I give her a dead-eyed glare. “We are not ‘friends.’”
“Yeah, I think I remember you saying that already,” she replies, but I know she can tell what I really mean.
That she’s so much more than that. It’s in the way she flashes me a shy smile that lodges like a splinter in my heart before she turns away to start working on dismantling the lights.
I know we both went back to that moment when we first faced off in her garden.
It was supposed to be the defining confrontation that would seal our destiny.
Bounty and executioner. Crime and justice.
But maybe I’m just ready to leave that behind for the other memories that are starting to eclipse it.
Anger served a purpose for me in the beginning.
But in the end, it was a cage. And guilt is an equally vicious prison, one Harper is clearly still trapped in.
For the first time, I wonder if I can help her escape it when I had a hand in putting her there.
That thought haunts me as we pack Sam’s equipment, bringing anything that connects him with us to my rental and Arthur’s Jaguar where they’re parked at the back of the building, out of sight from the road.
After debating the best plan for the body, we agree that we should leave Sam here at the distillery, but take a final sweep through the space to ensure we’ve erased our presence so it looks like the unfortunate accident it was … almost.

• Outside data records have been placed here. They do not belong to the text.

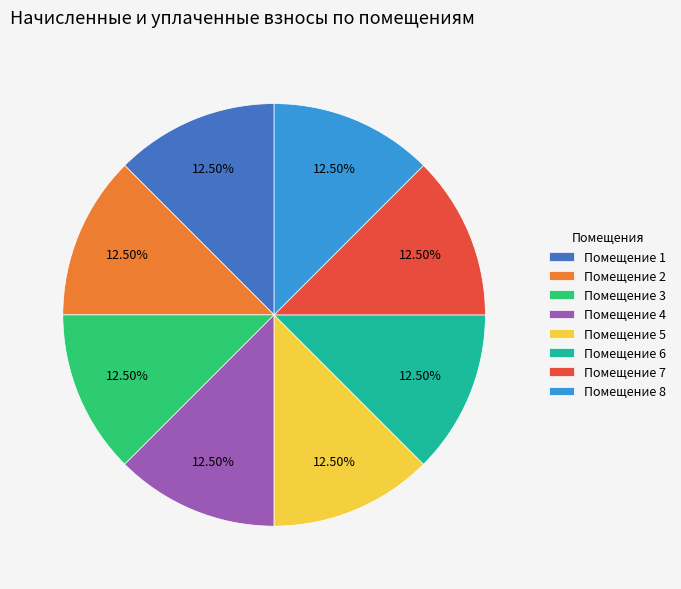

What is the ratio of the value at Помещение 2 to the value at Помещение 4?

1.0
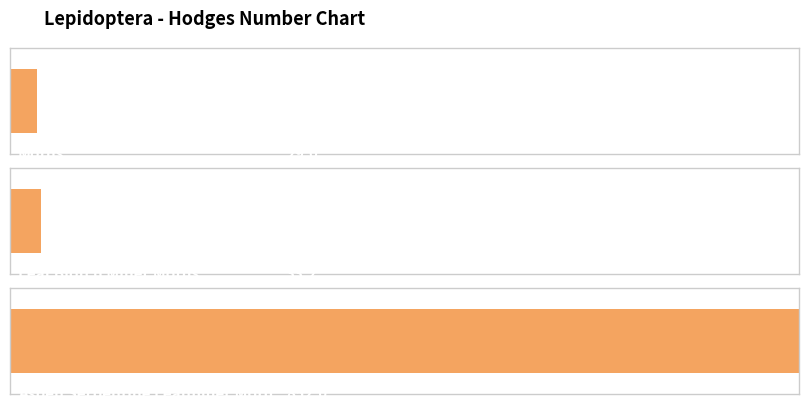

What is the approximate value at Leaf Blotch Miner Moths?

33.2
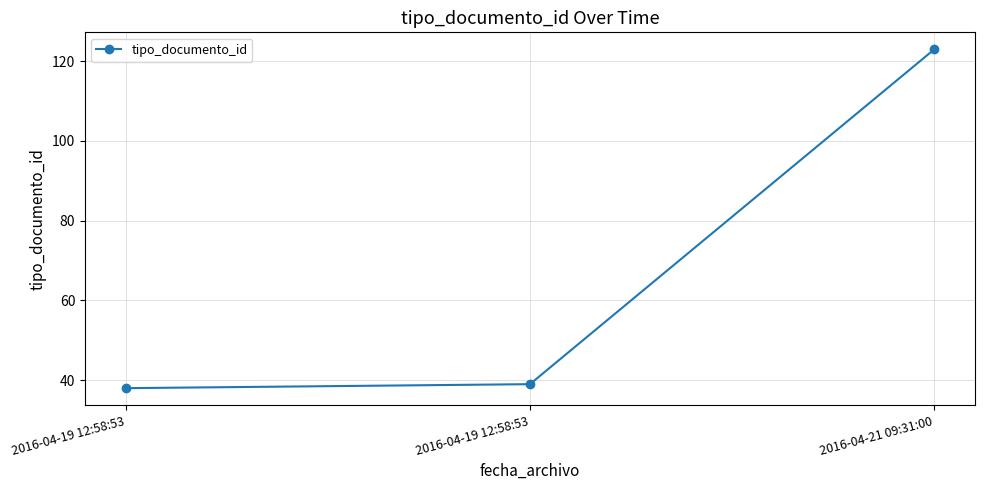

Which category has the highest value across all series?

2016-04-21 09:31:00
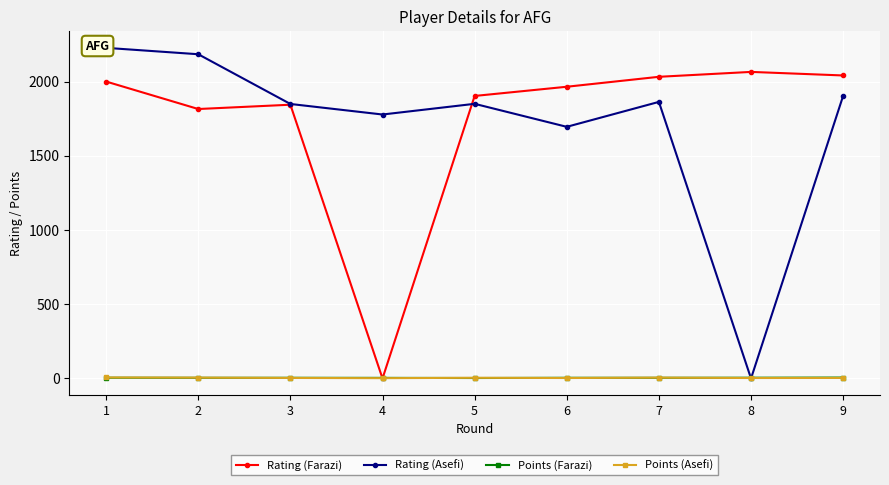

The Points (Farazi) series shows 4.0 at 4. True or false?

True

If we remove him from the scene, it will only pique the interest of the Sleuthseekers.
They’ll be rabid for details, and they won’t stop until they unravel the mystery.

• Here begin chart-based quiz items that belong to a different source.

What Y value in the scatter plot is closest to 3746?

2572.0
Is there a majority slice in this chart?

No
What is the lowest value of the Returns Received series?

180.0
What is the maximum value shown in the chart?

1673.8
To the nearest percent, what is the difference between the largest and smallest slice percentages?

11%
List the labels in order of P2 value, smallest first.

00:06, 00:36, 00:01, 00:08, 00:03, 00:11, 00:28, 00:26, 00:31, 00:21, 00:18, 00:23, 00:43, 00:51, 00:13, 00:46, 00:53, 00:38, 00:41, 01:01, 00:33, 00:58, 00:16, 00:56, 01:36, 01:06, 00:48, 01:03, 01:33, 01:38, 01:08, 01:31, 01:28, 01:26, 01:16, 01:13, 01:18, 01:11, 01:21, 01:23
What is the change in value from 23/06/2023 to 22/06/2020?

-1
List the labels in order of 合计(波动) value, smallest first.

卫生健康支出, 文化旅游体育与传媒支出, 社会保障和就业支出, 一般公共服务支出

But if it’s an accident, we might have hope for fewer problems. And if Vinny wakes from where Harper clocked him in the head back at the inn, it will be his word against mine.
His wild story about his unhinged boss kidnapping me for an interview probably won’t hold much weight with the pragmatic Sheriff Yates, particularly not against my alibi of sleeping soundly at Lancaster Manor’s cottage with my girlfriend at my side.
We’re heading down the slope to the lower entrance of the distillery for a last check of the scene, still talking through the finer details of our plan, when we hear the sound of a car engine and gravel crunching beneath tires.
Harper and I both stop abruptly, holding our breath. But there’s no way we’re mistaken, not when we hear the engine cut out, followed by the creak and thud of a car door closing.
Someone has pulled to a stop at the main parking lot of the Lancaster Distillery.
“Maybe it’s the drone guy,” Harper whispers as we peer through the windows at the body just visible in the dim light.
“Maybe,” I agree, though I clasp a hand around her wrist, ready to pull her back toward the path that leads to the vehicles.
A flashlight sweeps across the windows at the opposite side of the building.
Slow, careful footsteps make their way toward the entrance, followed by the creak of the door as it opens and shuts.
We turn and jog toward the cars.
“But I don’t think we should wait around to find out.”